**Given instruction**
Copy the passage of the Berkeley DB tuning notes starting at "There are a" and ending at "significantly affect performance.", replacing every "performance" with "speed".

**Selected excerpt**
There are a few different issues to consider when tuning the
performance of Berkeley DB access method applications.
-
access method
-
An application's choice of a database access
method can significantly affect performance.
Applications using fixed-length records and integer
keys are likely to get better performance from the
Queue access method. Applications using
variable-length records are likely to get better
performance from the Btree access method, as it tends
to be faster for most applications than either the
Hash or Recno access methods. Because the access
method APIs are largely identical between the Berkeley
DB access methods, it is easy for applications to
benchmark the different access methods against each
other. See Selecting an access method for more
information.
-
cache size
-
The Berkeley DB database cache defaults to a
fairly small size, and most applications concerned
with performance will want to set it explicitly. Using
a too-small cache will result in horrible performance.
The first step in tuning the cache size is to use the
db_stat utility (or the statistics returned by the
DB->stat() function) to measure the effectiveness of the
cache. The goal is to maximize the cache's hit rate
without adversely affecting memory management in
the operating system.
Typically, increasing the size of the cache until the
hit rate reaches 100% or levels off will yield the
best performance. However, if your working set is
sufficiently large, you will be limited by the
system's available physical memory. Depending on the
virtual memory and file system buffering policies of
your system, and the requirements of other
applications, the maximum cache size will be some
amount smaller than the size of physical memory. If
you find that the db_stat utility shows that increasing the
cache size improves your hit rate, but performance is
not improving (or is getting worse), then it's likely
you've hit other system limitations. At this point,
you should review the system's swapping/paging
activity and limit the size of the cache to the
maximum size possible without triggering paging
activity. Finally, always remember to make your
measurements under conditions as close as possible to
the conditions your deployed application will run
under, and to test your final choices under worst-case
conditions.
-
shared memory
-
By default, Berkeley DB creates its database
environment shared regions in filesystem backed
memory. Some systems do not distinguish between
regular filesystem pages and memory-mapped pages
backed by the filesystem, when selecting dirty pages
to be flushed back to disk. For this reason, dirtying
pages in the Berkeley DB cache may cause intense
filesystem activity, typically when the filesystem
sync thread or process is run. In some cases, this can
dramatically affect application throughput. The
workaround to this problem is to create the shared
regions in system shared memory (DB_SYSTEM_MEM) or
application private memory (DB_PRIVATE), or, in
cases where this behavior is configurable, to turn off
the operating system's flushing of memory-mapped
pages.

**Entries provided**
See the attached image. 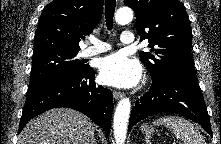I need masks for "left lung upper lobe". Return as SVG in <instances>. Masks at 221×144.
Segmentation results:
<instances>
[{"label":"left lung upper lobe","mask_w":221,"mask_h":144,"mask_svg":"<svg viewBox=\"0 0 221 144\" xmlns=\"http://www.w3.org/2000/svg\"><path fill=\"white\" fill-rule=\"evenodd\" d=\"M136 14L141 41H150V52L140 60L152 77L178 74L197 79L191 55L192 30L185 6L178 0H124Z\"/></svg>","instance_id":"obj_1"}]
</instances>
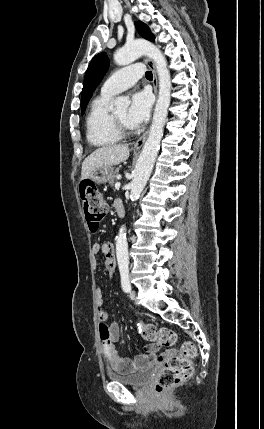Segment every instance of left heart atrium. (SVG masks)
Masks as SVG:
<instances>
[{"instance_id":"obj_1","label":"left heart atrium","mask_w":264,"mask_h":429,"mask_svg":"<svg viewBox=\"0 0 264 429\" xmlns=\"http://www.w3.org/2000/svg\"><path fill=\"white\" fill-rule=\"evenodd\" d=\"M152 107V97L147 91H139L132 95L131 104L127 111V122L133 127H139L148 119Z\"/></svg>"}]
</instances>
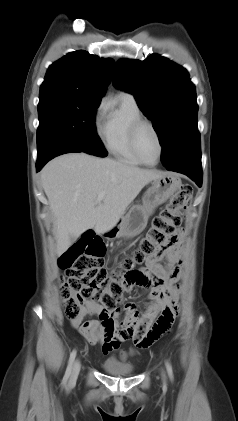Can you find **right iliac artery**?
<instances>
[{"instance_id": "1", "label": "right iliac artery", "mask_w": 238, "mask_h": 421, "mask_svg": "<svg viewBox=\"0 0 238 421\" xmlns=\"http://www.w3.org/2000/svg\"><path fill=\"white\" fill-rule=\"evenodd\" d=\"M75 357H76V350H73V351L71 352V354H70V358H69L68 366H67V369H66L65 375H64V377H63V380H62V383H63V384H66V382H67V380H68V378H69V376H70V374H71V371H72V366H73V362H74V360H75Z\"/></svg>"}]
</instances>
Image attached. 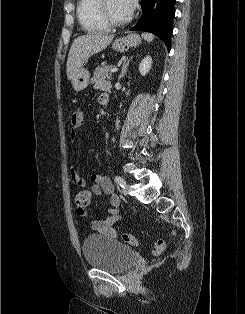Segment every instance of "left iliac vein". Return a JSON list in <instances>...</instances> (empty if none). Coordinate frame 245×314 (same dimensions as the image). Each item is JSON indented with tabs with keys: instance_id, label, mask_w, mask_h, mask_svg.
Segmentation results:
<instances>
[{
	"instance_id": "4c4485c4",
	"label": "left iliac vein",
	"mask_w": 245,
	"mask_h": 314,
	"mask_svg": "<svg viewBox=\"0 0 245 314\" xmlns=\"http://www.w3.org/2000/svg\"><path fill=\"white\" fill-rule=\"evenodd\" d=\"M130 192V186L128 184H125L124 188H123V193L125 195H128Z\"/></svg>"
}]
</instances>
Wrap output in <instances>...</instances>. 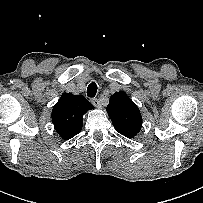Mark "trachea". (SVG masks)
Here are the masks:
<instances>
[{"instance_id": "trachea-1", "label": "trachea", "mask_w": 203, "mask_h": 203, "mask_svg": "<svg viewBox=\"0 0 203 203\" xmlns=\"http://www.w3.org/2000/svg\"><path fill=\"white\" fill-rule=\"evenodd\" d=\"M97 93V85L96 83L92 82L89 84L88 88H87V95L89 97H94Z\"/></svg>"}]
</instances>
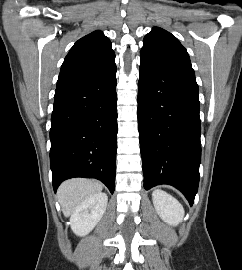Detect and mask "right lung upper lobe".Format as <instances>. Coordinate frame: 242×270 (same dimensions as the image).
<instances>
[{
  "mask_svg": "<svg viewBox=\"0 0 242 270\" xmlns=\"http://www.w3.org/2000/svg\"><path fill=\"white\" fill-rule=\"evenodd\" d=\"M115 63L110 40L96 30L78 40L61 66L57 90L79 83Z\"/></svg>",
  "mask_w": 242,
  "mask_h": 270,
  "instance_id": "cb5924a9",
  "label": "right lung upper lobe"
}]
</instances>
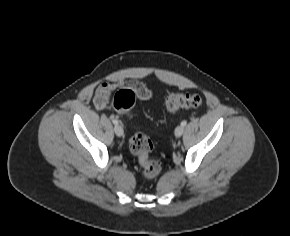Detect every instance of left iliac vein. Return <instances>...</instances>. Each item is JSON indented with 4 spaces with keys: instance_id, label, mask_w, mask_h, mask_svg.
<instances>
[{
    "instance_id": "1",
    "label": "left iliac vein",
    "mask_w": 290,
    "mask_h": 236,
    "mask_svg": "<svg viewBox=\"0 0 290 236\" xmlns=\"http://www.w3.org/2000/svg\"><path fill=\"white\" fill-rule=\"evenodd\" d=\"M183 132H184V126L179 125L175 129V136L180 137L183 134Z\"/></svg>"
}]
</instances>
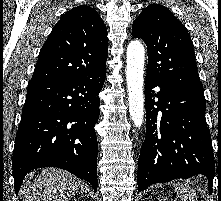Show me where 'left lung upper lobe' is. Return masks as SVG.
Masks as SVG:
<instances>
[{"instance_id":"5c2ea615","label":"left lung upper lobe","mask_w":221,"mask_h":201,"mask_svg":"<svg viewBox=\"0 0 221 201\" xmlns=\"http://www.w3.org/2000/svg\"><path fill=\"white\" fill-rule=\"evenodd\" d=\"M132 36L147 46L148 76L165 86L203 93L191 38L166 7H146L133 22Z\"/></svg>"}]
</instances>
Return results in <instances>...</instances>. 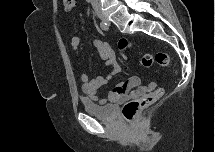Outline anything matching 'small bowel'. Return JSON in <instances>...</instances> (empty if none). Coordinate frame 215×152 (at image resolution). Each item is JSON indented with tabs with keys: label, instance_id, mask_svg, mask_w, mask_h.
I'll use <instances>...</instances> for the list:
<instances>
[{
	"label": "small bowel",
	"instance_id": "obj_1",
	"mask_svg": "<svg viewBox=\"0 0 215 152\" xmlns=\"http://www.w3.org/2000/svg\"><path fill=\"white\" fill-rule=\"evenodd\" d=\"M82 42L83 39L80 36L72 37L70 41L71 48L78 53ZM93 45L96 48L99 58L106 63L109 69L107 73L93 79H90L86 74L81 75L82 91L93 100L100 104L114 103L127 98H138L157 87V81L150 82L148 85H142L139 77L132 76L124 82L117 83L105 97L99 96L98 90L104 86L112 76L120 74L121 69L109 43L101 40H94Z\"/></svg>",
	"mask_w": 215,
	"mask_h": 152
}]
</instances>
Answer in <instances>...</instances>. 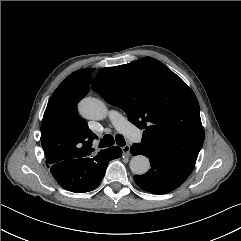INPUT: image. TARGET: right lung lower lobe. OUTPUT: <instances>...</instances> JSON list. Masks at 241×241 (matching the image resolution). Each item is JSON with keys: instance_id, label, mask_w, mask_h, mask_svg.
I'll return each instance as SVG.
<instances>
[{"instance_id": "right-lung-lower-lobe-1", "label": "right lung lower lobe", "mask_w": 241, "mask_h": 241, "mask_svg": "<svg viewBox=\"0 0 241 241\" xmlns=\"http://www.w3.org/2000/svg\"><path fill=\"white\" fill-rule=\"evenodd\" d=\"M121 155L122 150L119 147H111L96 155L57 162L48 161L46 164L62 188L83 193L97 188L104 177L108 163Z\"/></svg>"}]
</instances>
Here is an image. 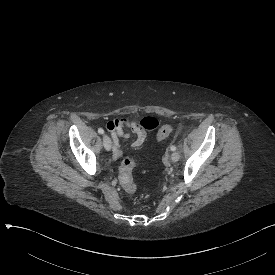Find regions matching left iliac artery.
Listing matches in <instances>:
<instances>
[{"instance_id": "44dca946", "label": "left iliac artery", "mask_w": 275, "mask_h": 275, "mask_svg": "<svg viewBox=\"0 0 275 275\" xmlns=\"http://www.w3.org/2000/svg\"><path fill=\"white\" fill-rule=\"evenodd\" d=\"M170 149H171L172 151H175V150H176V146L171 145V146H170Z\"/></svg>"}]
</instances>
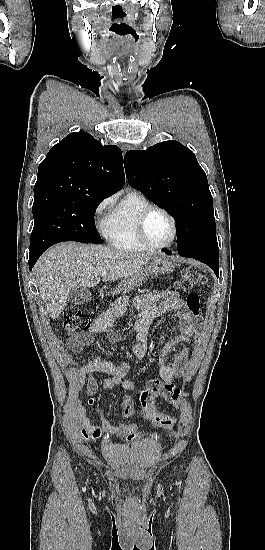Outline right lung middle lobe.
I'll use <instances>...</instances> for the list:
<instances>
[{
	"mask_svg": "<svg viewBox=\"0 0 265 550\" xmlns=\"http://www.w3.org/2000/svg\"><path fill=\"white\" fill-rule=\"evenodd\" d=\"M104 198H71L50 194L34 196L30 253L45 251L63 241L103 243L95 227L94 214Z\"/></svg>",
	"mask_w": 265,
	"mask_h": 550,
	"instance_id": "1",
	"label": "right lung middle lobe"
}]
</instances>
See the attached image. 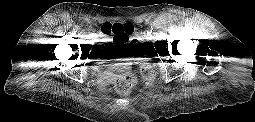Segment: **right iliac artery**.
<instances>
[{
  "label": "right iliac artery",
  "instance_id": "1",
  "mask_svg": "<svg viewBox=\"0 0 255 122\" xmlns=\"http://www.w3.org/2000/svg\"><path fill=\"white\" fill-rule=\"evenodd\" d=\"M87 30H88V32L91 33V34L94 32L93 29H92L91 27H88Z\"/></svg>",
  "mask_w": 255,
  "mask_h": 122
}]
</instances>
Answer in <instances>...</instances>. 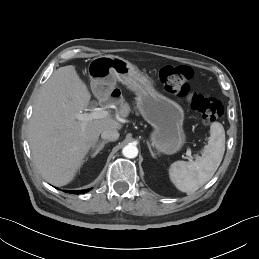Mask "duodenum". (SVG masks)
Returning a JSON list of instances; mask_svg holds the SVG:
<instances>
[{"label": "duodenum", "mask_w": 259, "mask_h": 259, "mask_svg": "<svg viewBox=\"0 0 259 259\" xmlns=\"http://www.w3.org/2000/svg\"><path fill=\"white\" fill-rule=\"evenodd\" d=\"M121 97V93L118 89H113L106 97L101 99V103H112L118 101Z\"/></svg>", "instance_id": "duodenum-1"}]
</instances>
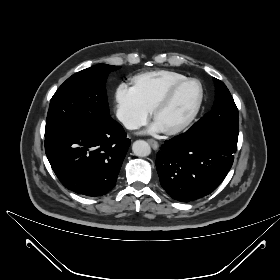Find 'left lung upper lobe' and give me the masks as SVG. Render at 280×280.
<instances>
[{"instance_id": "obj_1", "label": "left lung upper lobe", "mask_w": 280, "mask_h": 280, "mask_svg": "<svg viewBox=\"0 0 280 280\" xmlns=\"http://www.w3.org/2000/svg\"><path fill=\"white\" fill-rule=\"evenodd\" d=\"M213 80L216 95L212 110L188 131L214 133L237 144L239 134L238 109L226 85L216 78H213Z\"/></svg>"}]
</instances>
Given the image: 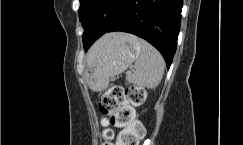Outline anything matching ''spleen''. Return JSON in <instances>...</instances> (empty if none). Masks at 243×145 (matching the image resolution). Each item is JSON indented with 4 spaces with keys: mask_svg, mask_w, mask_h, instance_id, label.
I'll use <instances>...</instances> for the list:
<instances>
[{
    "mask_svg": "<svg viewBox=\"0 0 243 145\" xmlns=\"http://www.w3.org/2000/svg\"><path fill=\"white\" fill-rule=\"evenodd\" d=\"M140 41L141 53L135 61V70L126 79L133 84L154 89L162 80L164 60L161 54L149 43Z\"/></svg>",
    "mask_w": 243,
    "mask_h": 145,
    "instance_id": "spleen-1",
    "label": "spleen"
}]
</instances>
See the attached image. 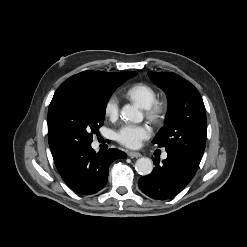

**Result**
There are a few different issues to consider when tuning the
speed of Berkeley DB access method applications.
-
access method
-
An application's choice of a database access
method can significantly affect speed.